**TEXT PROVIDED:**
Mostly that they didn't have to rely on urine samples or food log proxies, and they observed for long enough to avoid the transient effects on body water. I assume the transient change in plasma volume has very little benifial impact on long term health. Since it was pretty long term, they made enough samples on each individual to clearly see the effects on the longitudinal axis, which is much more what you care about at an individual intervention level.
If you look at the plots in the supplemental materials, you can very clearly see the step change in blood pressure with sodium in each individual. You can also see seasonality in urine sodium excretion that is independent of sodium intake.
The part I don't like about just using urine samples is, why isn't you null that the body reestablishes homeostasis when it increases/decreases excretion? Like obviously since your body excreats less sodium if you consume less sodium the net is smaller than the raw magnitude of adjustment you make. Why isn't the net zero over the long term? What is the proposed mechanism by which reducing sodium is improving health? A naive model of less sodium leads to less plasma leads to lower blood pressure leads to better health doesn't work, because plasma volumes return to close to normal once you body has a chance to decrease excreation and restore osmotic balance.
Helpfully they observe in highly controlled conditions over a long enough period you can see that there are indeed appreciable hormonal contributions beyond pure osmotic arguments. It is assumed that the mechical effect of lower pressure and the hormonal effects are beneficial. You can lower the mechical pressure with medication though, so the residual question is what the health effects of sodium are beyond blood pressure. That I don't know. The mainstream consensus seems to be more sodium is bad independent of blood pressure. Hard to say for sure though, since high sodium food is correlated with other things that are bad for us when they try to disentangle it in population level studies.

**TASKS FOR THIS EXERCISE:**
1 - In the text on sodium and blood pressure, what does the writer say the plots in the supplemental materials clearly show in each individual?
2 - From the text on sodium and blood pressure, return everything from "The part I don't" down to "restore osmotic balance.", copied word for word.

**INFORMATION:**

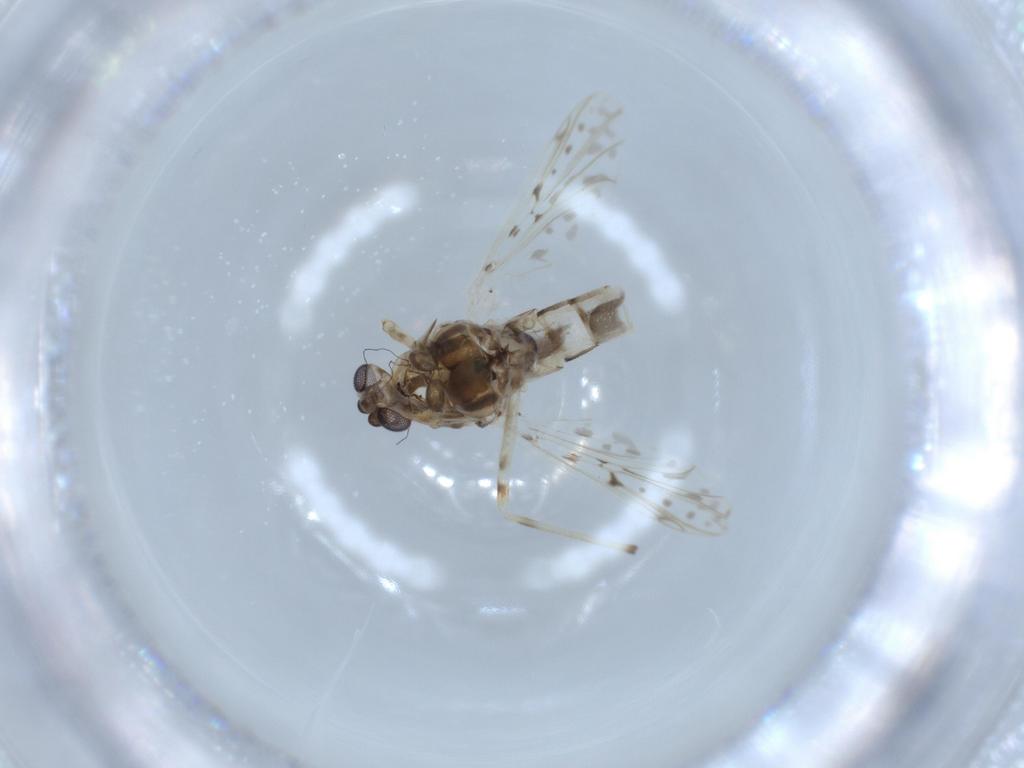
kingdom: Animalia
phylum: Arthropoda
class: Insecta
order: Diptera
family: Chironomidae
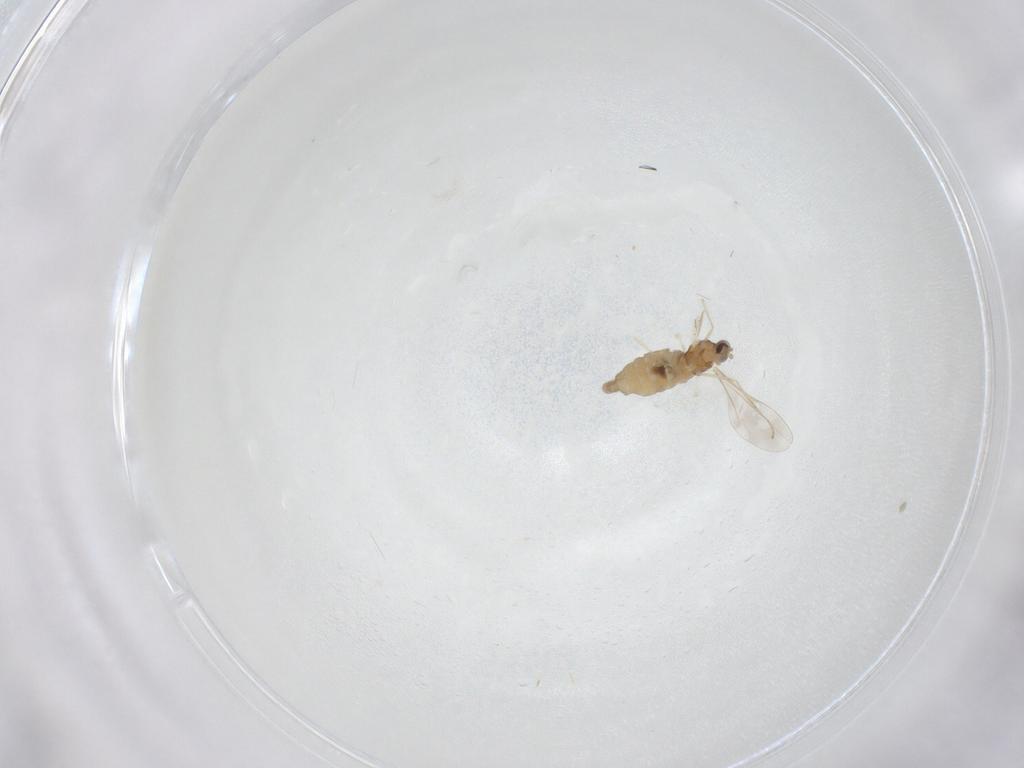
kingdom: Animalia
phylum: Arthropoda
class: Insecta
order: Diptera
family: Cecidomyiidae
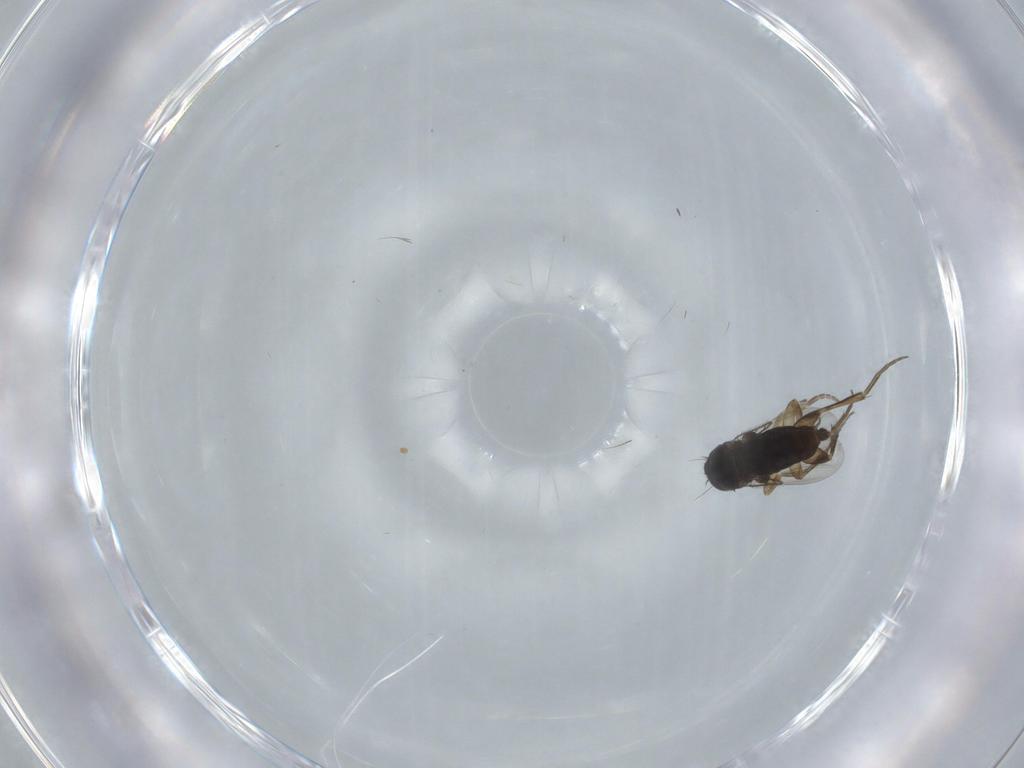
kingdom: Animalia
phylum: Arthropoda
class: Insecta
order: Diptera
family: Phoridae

**EXPECTED RESULTS:**
1 - They show a step change in blood pressure with sodium in each individual.

2 -
The part I don't like about just using urine samples is, why isn't you null that the body reestablishes homeostasis when it increases/decreases excretion? Like obviously since your body excreats less sodium if you consume less sodium the net is smaller than the raw magnitude of adjustment you make. Why isn't the net zero over the long term? What is the proposed mechanism by which reducing sodium is improving health? A naive model of less sodium leads to less plasma leads to lower blood pressure leads to better health doesn't work, because plasma volumes return to close to normal once you body has a chance to decrease excreation and restore osmotic balance.